Available records START
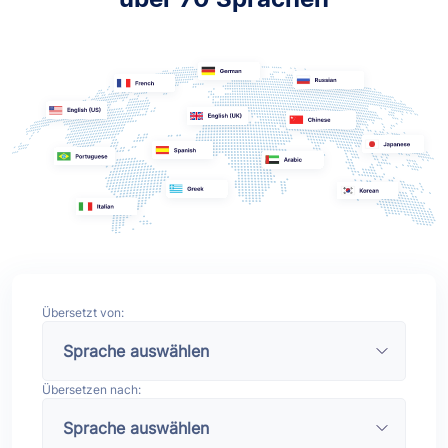
Übersetzt von:
Übersetzen nach:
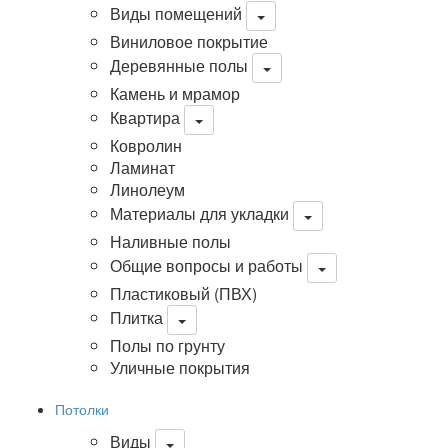
Виды помещений
Виниловое покрытие
Деревянные полы
Камень и мрамор
Квартира
Ковролин
Ламинат
Линолеум
Материалы для укладки
Наливные полы
Общие вопросы и работы
Пластиковый (ПВХ)
Плитка
Полы по грунту
Уличные покрытия
Потолки
Виды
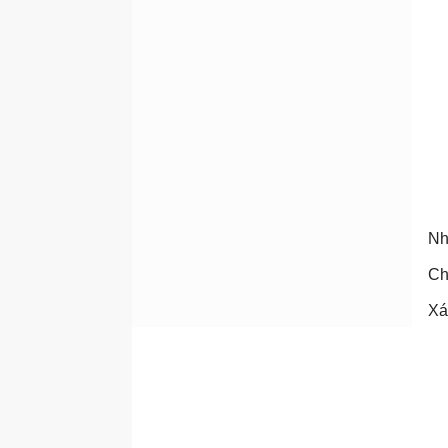
Nh
C
Xá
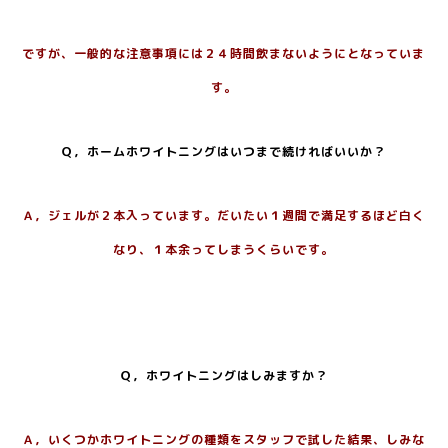
ですが、一般的な注意事項には２４時間飲まないようにとなっていま
す。
Ｑ，ホームホワイトニングはいつまで続ければいいか？
Ａ，ジェルが２本入っています。だいたい１週間で満足するほど白く
なり、１本余ってしまうくらいです。
Ｑ，ホワイトニングはしみますか？
Ａ，いくつかホワイトニングの種類をスタッフで試した結果、しみな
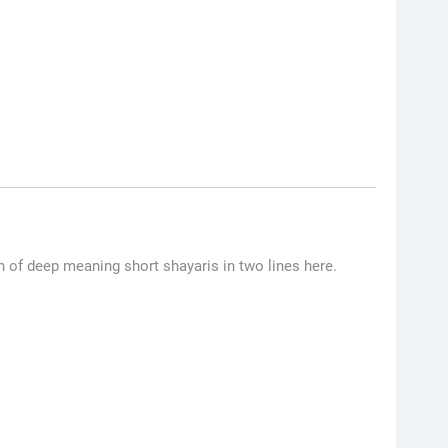
 of deep meaning short shayaris in two lines here.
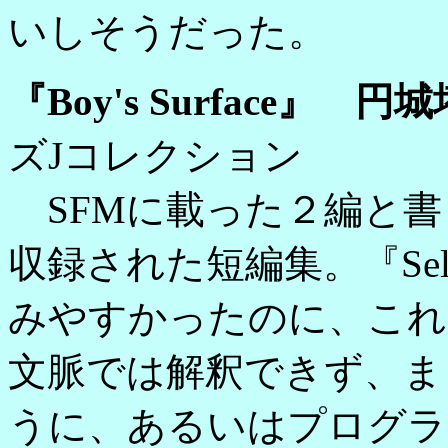
いしそうだった。
『Boy's Surface』 円城
ズJコレクション
SFMに載った２編と書
収録された短編集。『Self-R
みやすかったのに、これ
文脈では解釈できず、ま
うに、あるいはプログラ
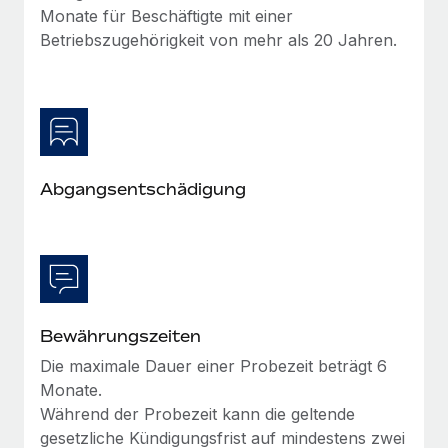
Mehr erfahren
Monate für Beschäftigte mit einer
Betriebszugehörigkeit von mehr als 20 Jahren.
Abgangsentschädigung
Bewährungszeiten
Die maximale Dauer einer Probezeit beträgt 6
Monate.
Während der Probezeit kann die geltende
gesetzliche Kündigungsfrist auf mindestens zwei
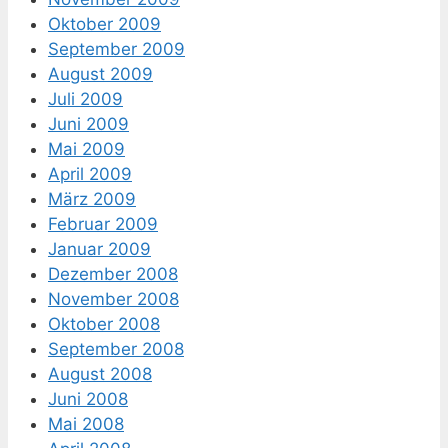
Oktober 2009
September 2009
August 2009
Juli 2009
Juni 2009
Mai 2009
April 2009
März 2009
Februar 2009
Januar 2009
Dezember 2008
November 2008
Oktober 2008
September 2008
August 2008
Juni 2008
Mai 2008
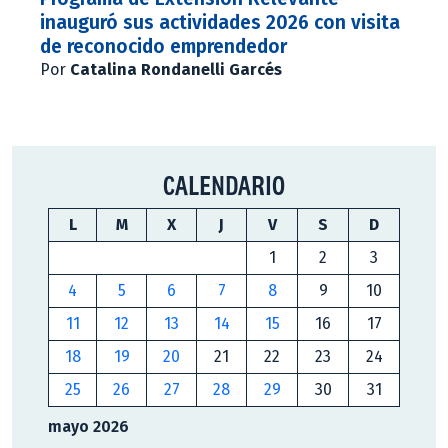
inauguró sus actividades 2026 con visita
de reconocido emprendedor
Por
Catalina Rondanelli Garcés
CALENDARIO
L
M
X
J
V
S
D
1
2
3
4
5
6
7
8
9
10
11
12
13
14
15
16
17
18
19
20
21
22
23
24
25
26
27
28
29
30
31
mayo 2026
Available records END
● **Exercise details**
Make an exact copy of the data above, pictures excluded.

● **Answer space**
Übersetzt von:
Übersetzen nach:
Виды помещений
Виниловое покрытие
Деревянные полы
Камень и мрамор
Квартира
Ковролин
Ламинат
Линолеум
Материалы для укладки
Наливные полы
Общие вопросы и работы
Пластиковый (ПВХ)
Плитка
Полы по грунту
Уличные покрытия
Потолки
Виды
Nh
C
Xá
ですが、一般的な注意事項には２４時間飲まないようにとなっていま
す。
Ｑ，ホームホワイトニングはいつまで続ければいいか？
Ａ，ジェルが２本入っています。だいたい１週間で満足するほど白く
なり、１本余ってしまうくらいです。
Ｑ，ホワイトニングはしみますか？
Ａ，いくつかホワイトニングの種類をスタッフで試した結果、しみな
 of deep meaning short shayaris in two lines here.
いしそうだった。
『Boy's Surface』 円城
ズJコレクション
SFMに載った２編と書
収録された短編集。『Self-R
みやすかったのに、これ
文脈では解釈できず、ま
うに、あるいはプログラ
Mehr erfahren
Monate für Beschäftigte mit einer
Betriebszugehörigkeit von mehr als 20 Jahren.
Abgangsentschädigung
Bewährungszeiten
Die maximale Dauer einer Probezeit beträgt 6
Monate.
Während der Probezeit kann die geltende
gesetzliche Kündigungsfrist auf mindestens zwei
Oktober 2009
September 2009
August 2009
Juli 2009
Juni 2009
Mai 2009
April 2009
März 2009
Februar 2009
Januar 2009
Dezember 2008
November 2008
Oktober 2008
September 2008
August 2008
Juni 2008
Mai 2008
inauguró sus actividades 2026 con visita
de reconocido emprendedor
Por
Catalina Rondanelli Garcés
CALENDARIO
L
M
X
J
V
S
D
1
2
3
4
5
6
7
8
9
10
11
12
13
14
15
16
17
18
19
20
21
22
23
24
25
26
27
28
29
30
31
mayo 2026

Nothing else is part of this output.